A couple of weeks ago, ASU officials, bowing to NCAA pressure, reluctantly agreed to drop Indians and pursue another school mascot, joining Dartmouth, Stanford, St. John's and Marquette among others that have junked Native American nicknames.
Then there are some Kansas high schools.
In 1998, the Kansas Association for Native American Education issued a resolution that ":calls for the elimination of use of American Indian mascots and logos in all public and private schools in the State of Kansas."
Then in 2001, the Kansas Human Rights Commission issued a policy statement that "strongly encourages the discontinuance" of Indian-related logos and symbols, including high school mascots.
And how did Sunflower State high schools react to those KANAE and KHRC resolutions?
They were virtually ignored.
In 2000, Hiawatha High jettisoned the nickname Redskins and became the Red Hawks. Otherwise, a check of the Kansas State High School Activities Association directory shows 30 current offenders - 16 Indians, five Warriors, three Redskins, two Chieftains, two Braves and two Redmen.
To tell the truth, I'm not all that sure Warriors needs to be lumped into this category. That nickname is OK if they don't use corresponding Native American mascots or logos. If they do, then they should change.
Without question, the most offensive nicknames are Redskins and Redmen. Imagine the hue and cry, for example, if a school's athletic teams went by Yellowskins or Blackmen. Public pressure would be overwhelming.
Yet Wichita North, Little River and Liberal continue as Redskins, while Atchison and Smith Center remain the Redmen (and Redwomen?). These schools easily could retain red as part of their nickname, like Hiawatha and like St. John's University when it switched from Redmen to Red Storm.
Bonner Springs and Council Grove, the two schools known as the Braves, need to start from scratch, as do Tonganoxie and Kiowa-South Barber, homes of the Chieftains.
I suspect the folks in nearby Tonganoxie would argue that their town was named after an Indian chief, so why shouldn't they be allowed to use an Indian nickname?
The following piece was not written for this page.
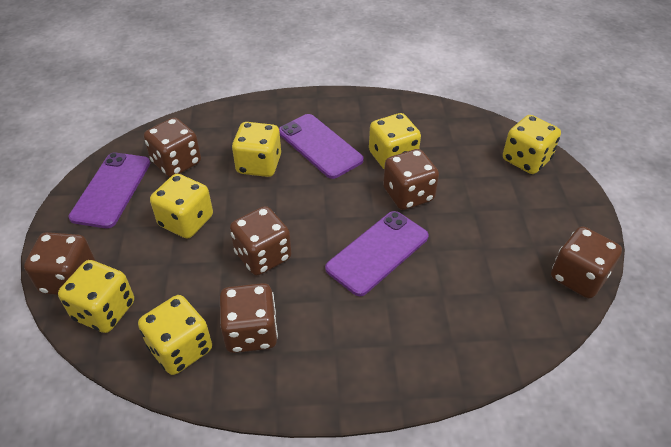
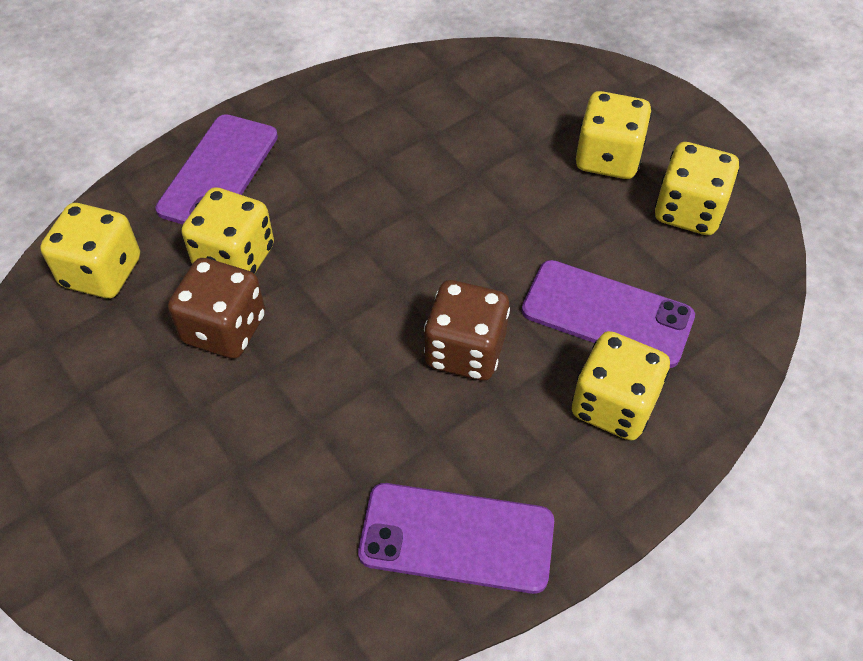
brown dice: [24,232,96,295] [144,117,201,177] [220,283,278,353] [230,206,291,276] [383,149,439,210] [551,226,622,298] = 6 -> [168,258,265,359] [424,280,510,381] = 2
yellow dice: [58,260,134,333] [138,295,212,375] [150,174,213,239] [232,122,281,177] [369,113,421,169] [503,115,561,174] = 6 -> [40,203,140,298] [182,187,274,274] [572,331,670,441] [576,91,652,179] [655,142,739,235] = 5

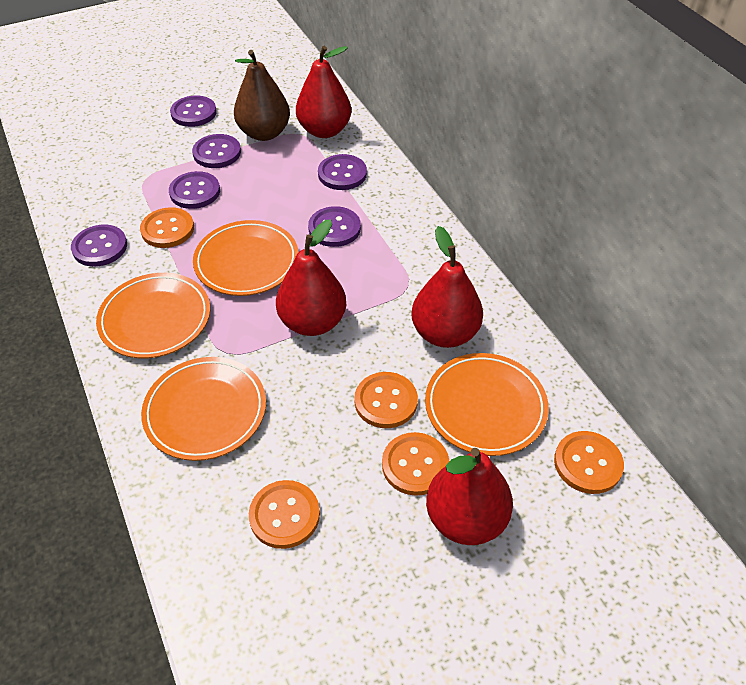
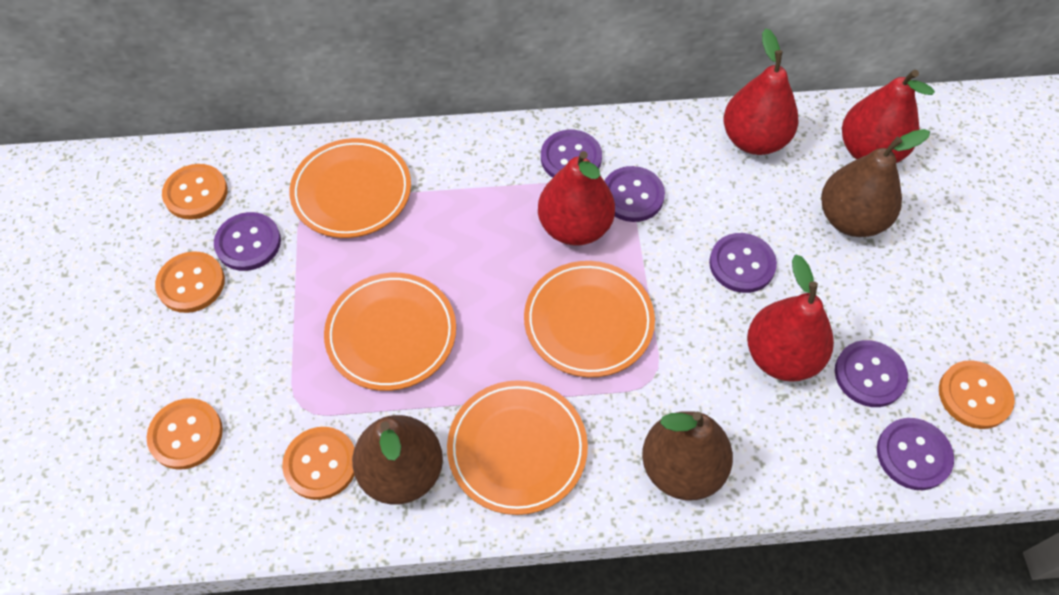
brown pear: [234,50,290,141] = 1 -> [352,415,443,505] [642,411,733,500] [821,129,930,237] = 3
Answer: See Hiawatha above. Why not something like the Tonganoxie Thunder instead?
Shawnee Mission North can use a similar rationalization. SM North has been known as the Indians ever since the school opened in 1922 in then-rural Overland Park not far from the Shawnee Indian Mission, now a state historical site. Yes, but the other four Shawnee Mission schools don't have Native American nicknames.
And what's the deal with Manhattan? The home of Kansas State University was named after the famed borough of New York City that was purchased from Indians. That's certainly no reason for Manhattan High to be known as the Indians. Manhattan College doesn't use an Indian mascot. They're the Jaspers. Jaspers??? Oh, well.
The NCAA wields an effective club, stressing it won't allow schools with offensive Native American nicknames to host championship events. Why can't the KSHSAA apply the same kind of pressure?